Restate word for word the lines of the records below, starting at the line that contains "Perceived Strengths of the Georgia 4-H Program 19" and ending at the line that contains "Moran, L., Bunch, J.", with both of those lines included and nothing else.
□ □ □ □ □ □ □
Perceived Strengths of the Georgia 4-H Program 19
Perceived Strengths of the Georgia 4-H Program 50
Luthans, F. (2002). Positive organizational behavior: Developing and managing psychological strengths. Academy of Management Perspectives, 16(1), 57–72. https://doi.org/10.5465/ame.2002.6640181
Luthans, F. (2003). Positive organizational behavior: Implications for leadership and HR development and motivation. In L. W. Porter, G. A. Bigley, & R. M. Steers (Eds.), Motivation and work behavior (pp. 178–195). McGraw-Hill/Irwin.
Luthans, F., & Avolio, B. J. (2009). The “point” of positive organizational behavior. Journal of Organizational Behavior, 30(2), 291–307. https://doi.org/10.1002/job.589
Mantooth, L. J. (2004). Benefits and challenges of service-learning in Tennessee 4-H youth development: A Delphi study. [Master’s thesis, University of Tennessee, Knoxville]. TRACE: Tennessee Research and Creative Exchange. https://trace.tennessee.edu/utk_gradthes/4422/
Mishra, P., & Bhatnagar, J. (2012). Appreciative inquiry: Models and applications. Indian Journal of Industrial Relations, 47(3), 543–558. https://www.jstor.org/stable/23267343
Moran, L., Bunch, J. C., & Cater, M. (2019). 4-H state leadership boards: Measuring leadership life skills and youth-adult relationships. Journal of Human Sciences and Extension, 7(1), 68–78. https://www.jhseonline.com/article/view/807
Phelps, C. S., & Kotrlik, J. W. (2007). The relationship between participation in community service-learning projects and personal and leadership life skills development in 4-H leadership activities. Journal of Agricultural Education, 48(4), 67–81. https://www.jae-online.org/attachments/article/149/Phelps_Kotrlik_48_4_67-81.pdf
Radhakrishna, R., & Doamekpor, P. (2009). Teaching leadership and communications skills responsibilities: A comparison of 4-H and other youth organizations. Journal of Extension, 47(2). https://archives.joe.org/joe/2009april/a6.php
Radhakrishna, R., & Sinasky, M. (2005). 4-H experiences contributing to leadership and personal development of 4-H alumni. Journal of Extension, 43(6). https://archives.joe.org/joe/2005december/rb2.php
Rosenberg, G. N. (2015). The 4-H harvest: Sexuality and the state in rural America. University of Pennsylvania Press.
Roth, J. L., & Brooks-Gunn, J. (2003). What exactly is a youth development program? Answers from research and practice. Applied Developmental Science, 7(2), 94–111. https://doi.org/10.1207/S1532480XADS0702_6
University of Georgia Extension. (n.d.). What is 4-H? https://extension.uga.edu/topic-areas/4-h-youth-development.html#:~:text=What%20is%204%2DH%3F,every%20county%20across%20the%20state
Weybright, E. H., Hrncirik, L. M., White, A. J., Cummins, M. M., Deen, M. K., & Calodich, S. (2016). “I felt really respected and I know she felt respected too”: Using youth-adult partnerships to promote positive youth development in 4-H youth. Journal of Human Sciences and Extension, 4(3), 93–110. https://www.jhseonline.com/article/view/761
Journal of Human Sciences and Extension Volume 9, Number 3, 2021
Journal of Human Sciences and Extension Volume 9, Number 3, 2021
□ □ □ □ □ □ □
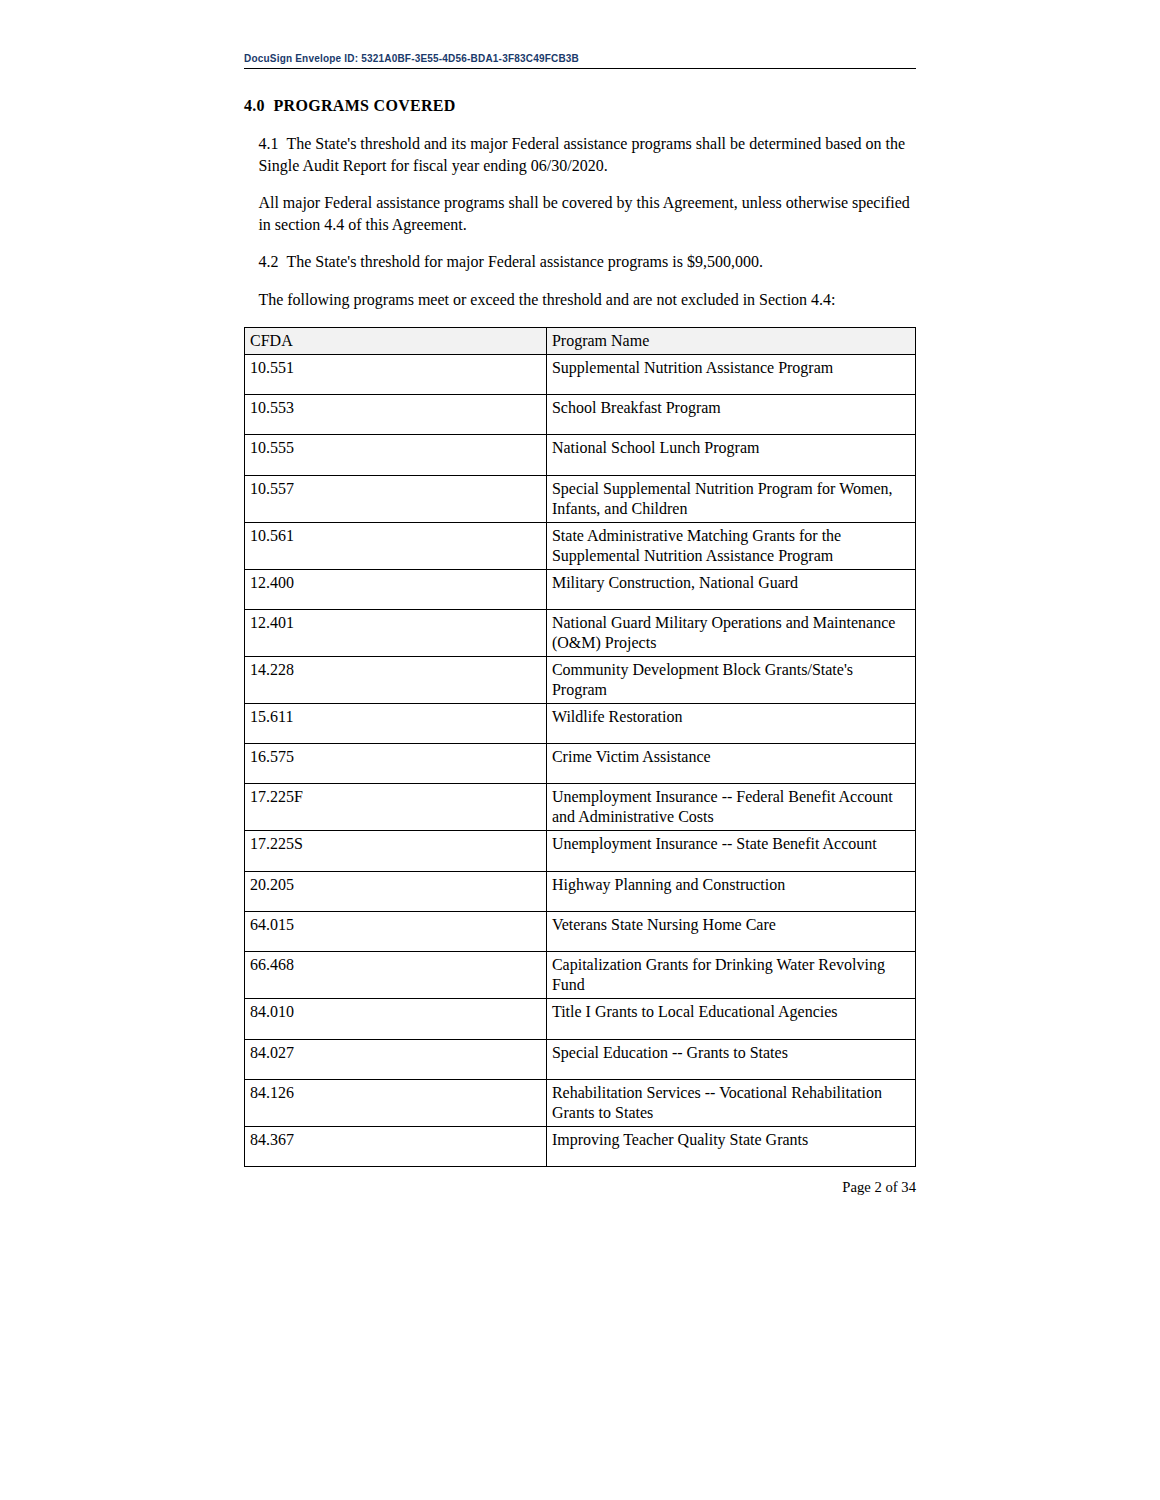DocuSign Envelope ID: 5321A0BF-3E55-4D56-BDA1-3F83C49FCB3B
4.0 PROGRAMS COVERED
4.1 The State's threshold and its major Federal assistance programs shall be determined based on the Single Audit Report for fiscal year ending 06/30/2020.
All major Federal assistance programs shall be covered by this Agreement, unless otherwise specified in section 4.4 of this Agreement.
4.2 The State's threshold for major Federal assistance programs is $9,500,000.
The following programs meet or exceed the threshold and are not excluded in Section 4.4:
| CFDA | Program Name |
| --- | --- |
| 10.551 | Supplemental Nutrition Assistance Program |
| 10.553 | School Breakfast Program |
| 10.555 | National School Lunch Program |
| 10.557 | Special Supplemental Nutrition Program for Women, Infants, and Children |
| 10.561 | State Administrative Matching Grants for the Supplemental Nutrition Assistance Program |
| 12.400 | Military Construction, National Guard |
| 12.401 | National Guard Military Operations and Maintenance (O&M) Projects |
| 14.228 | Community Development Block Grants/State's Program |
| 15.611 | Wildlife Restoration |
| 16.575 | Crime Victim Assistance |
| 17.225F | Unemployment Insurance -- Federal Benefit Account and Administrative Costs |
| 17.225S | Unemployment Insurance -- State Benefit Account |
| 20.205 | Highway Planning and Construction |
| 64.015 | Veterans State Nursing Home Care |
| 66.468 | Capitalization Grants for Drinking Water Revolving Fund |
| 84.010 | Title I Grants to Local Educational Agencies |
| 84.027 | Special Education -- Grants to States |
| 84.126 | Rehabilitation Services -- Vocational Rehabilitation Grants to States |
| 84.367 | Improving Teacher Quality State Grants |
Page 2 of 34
□ □ □ □ □ □ □
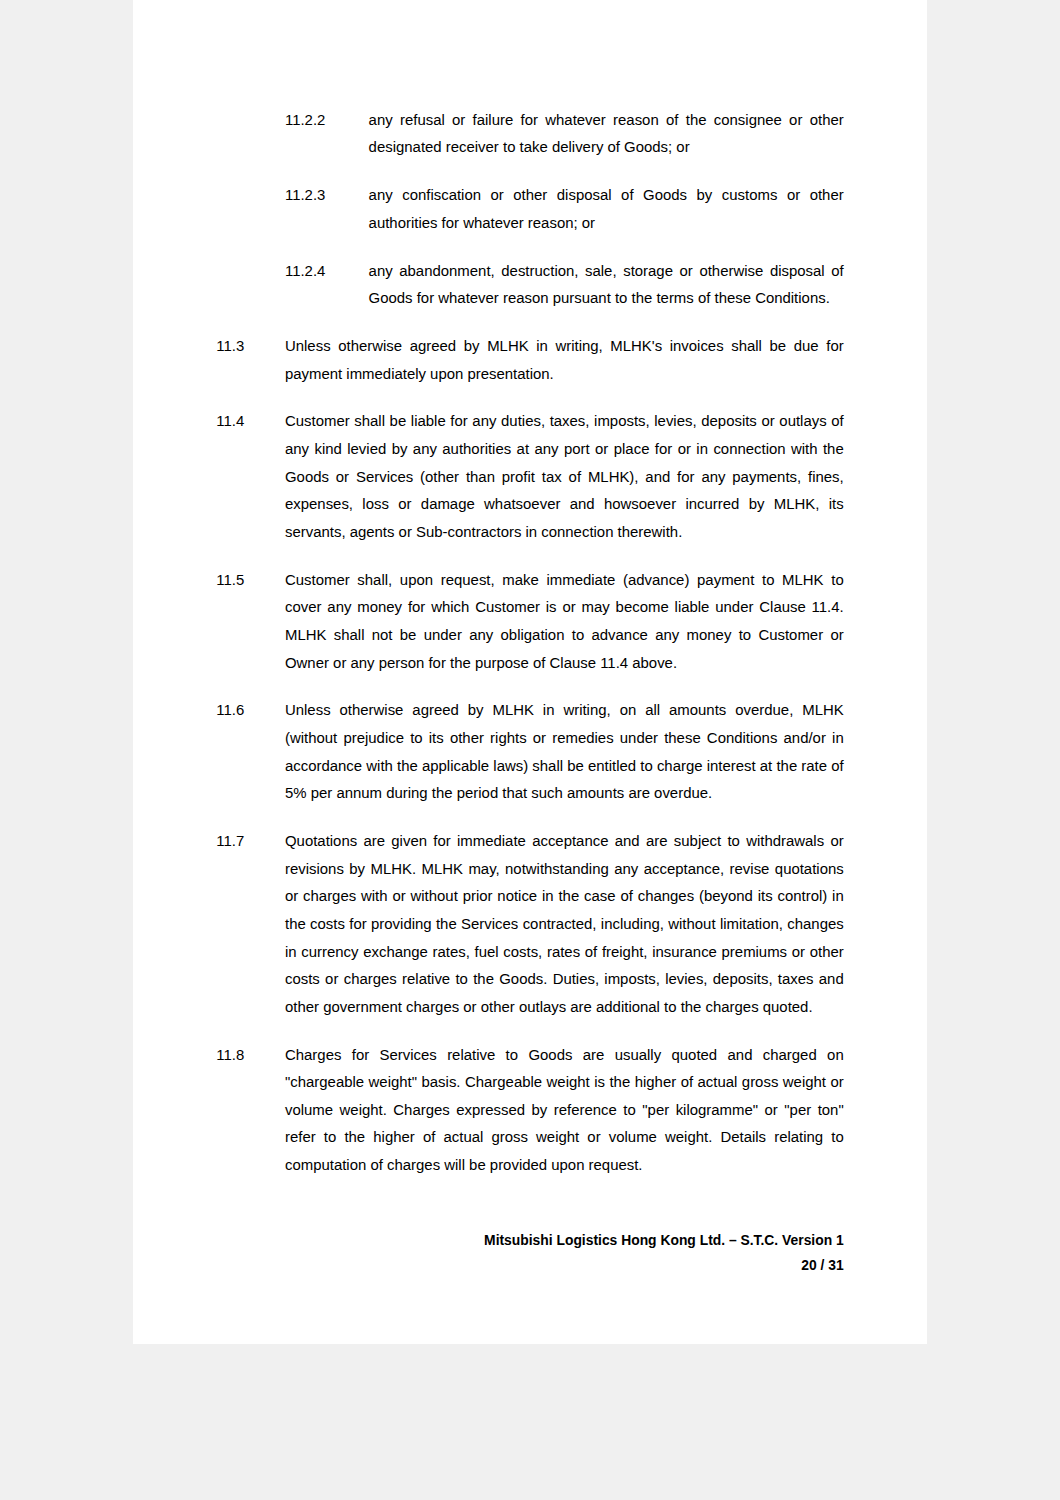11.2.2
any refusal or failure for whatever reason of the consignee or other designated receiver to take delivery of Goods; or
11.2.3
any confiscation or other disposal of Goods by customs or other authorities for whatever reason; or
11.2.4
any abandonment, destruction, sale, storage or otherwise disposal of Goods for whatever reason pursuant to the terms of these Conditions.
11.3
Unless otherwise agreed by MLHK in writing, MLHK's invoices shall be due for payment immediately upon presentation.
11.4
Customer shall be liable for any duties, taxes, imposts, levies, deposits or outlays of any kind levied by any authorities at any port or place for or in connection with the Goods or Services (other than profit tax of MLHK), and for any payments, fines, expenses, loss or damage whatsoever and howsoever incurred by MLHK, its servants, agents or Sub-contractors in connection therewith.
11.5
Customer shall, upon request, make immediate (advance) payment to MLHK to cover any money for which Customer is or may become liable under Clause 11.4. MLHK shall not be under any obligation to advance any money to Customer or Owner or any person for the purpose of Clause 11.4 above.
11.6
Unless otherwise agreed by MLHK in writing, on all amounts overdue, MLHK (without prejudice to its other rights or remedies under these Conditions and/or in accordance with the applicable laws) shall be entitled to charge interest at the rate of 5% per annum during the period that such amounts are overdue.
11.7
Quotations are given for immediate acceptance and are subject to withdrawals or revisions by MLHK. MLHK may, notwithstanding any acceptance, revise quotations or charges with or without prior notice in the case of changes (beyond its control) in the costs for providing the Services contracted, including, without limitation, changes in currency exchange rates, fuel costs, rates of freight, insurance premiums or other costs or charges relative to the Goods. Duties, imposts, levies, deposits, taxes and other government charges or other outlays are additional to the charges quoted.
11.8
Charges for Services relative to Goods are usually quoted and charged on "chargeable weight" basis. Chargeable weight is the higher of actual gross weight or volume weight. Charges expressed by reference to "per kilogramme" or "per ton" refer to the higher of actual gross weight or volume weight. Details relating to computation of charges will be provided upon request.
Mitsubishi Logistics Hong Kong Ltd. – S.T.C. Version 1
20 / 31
□ □ □ □ □ □ □
_Solution below_.
Perceived Strengths of the Georgia 4-H Program 19
Perceived Strengths of the Georgia 4-H Program 50
Luthans, F. (2002). Positive organizational behavior: Developing and managing psychological strengths. Academy of Management Perspectives, 16(1), 57–72. https://doi.org/10.5465/ame.2002.6640181
Luthans, F. (2003). Positive organizational behavior: Implications for leadership and HR development and motivation. In L. W. Porter, G. A. Bigley, & R. M. Steers (Eds.), Motivation and work behavior (pp. 178–195). McGraw-Hill/Irwin.
Luthans, F., & Avolio, B. J. (2009). The “point” of positive organizational behavior. Journal of Organizational Behavior, 30(2), 291–307. https://doi.org/10.1002/job.589
Mantooth, L. J. (2004). Benefits and challenges of service-learning in Tennessee 4-H youth development: A Delphi study. [Master’s thesis, University of Tennessee, Knoxville]. TRACE: Tennessee Research and Creative Exchange. https://trace.tennessee.edu/utk_gradthes/4422/
Mishra, P., & Bhatnagar, J. (2012). Appreciative inquiry: Models and applications. Indian Journal of Industrial Relations, 47(3), 543–558. https://www.jstor.org/stable/23267343
Moran, L., Bunch, J. C., & Cater, M. (2019). 4-H state leadership boards: Measuring leadership life skills and youth-adult relationships. Journal of Human Sciences and Extension, 7(1), 68–78. https://www.jhseonline.com/article/view/807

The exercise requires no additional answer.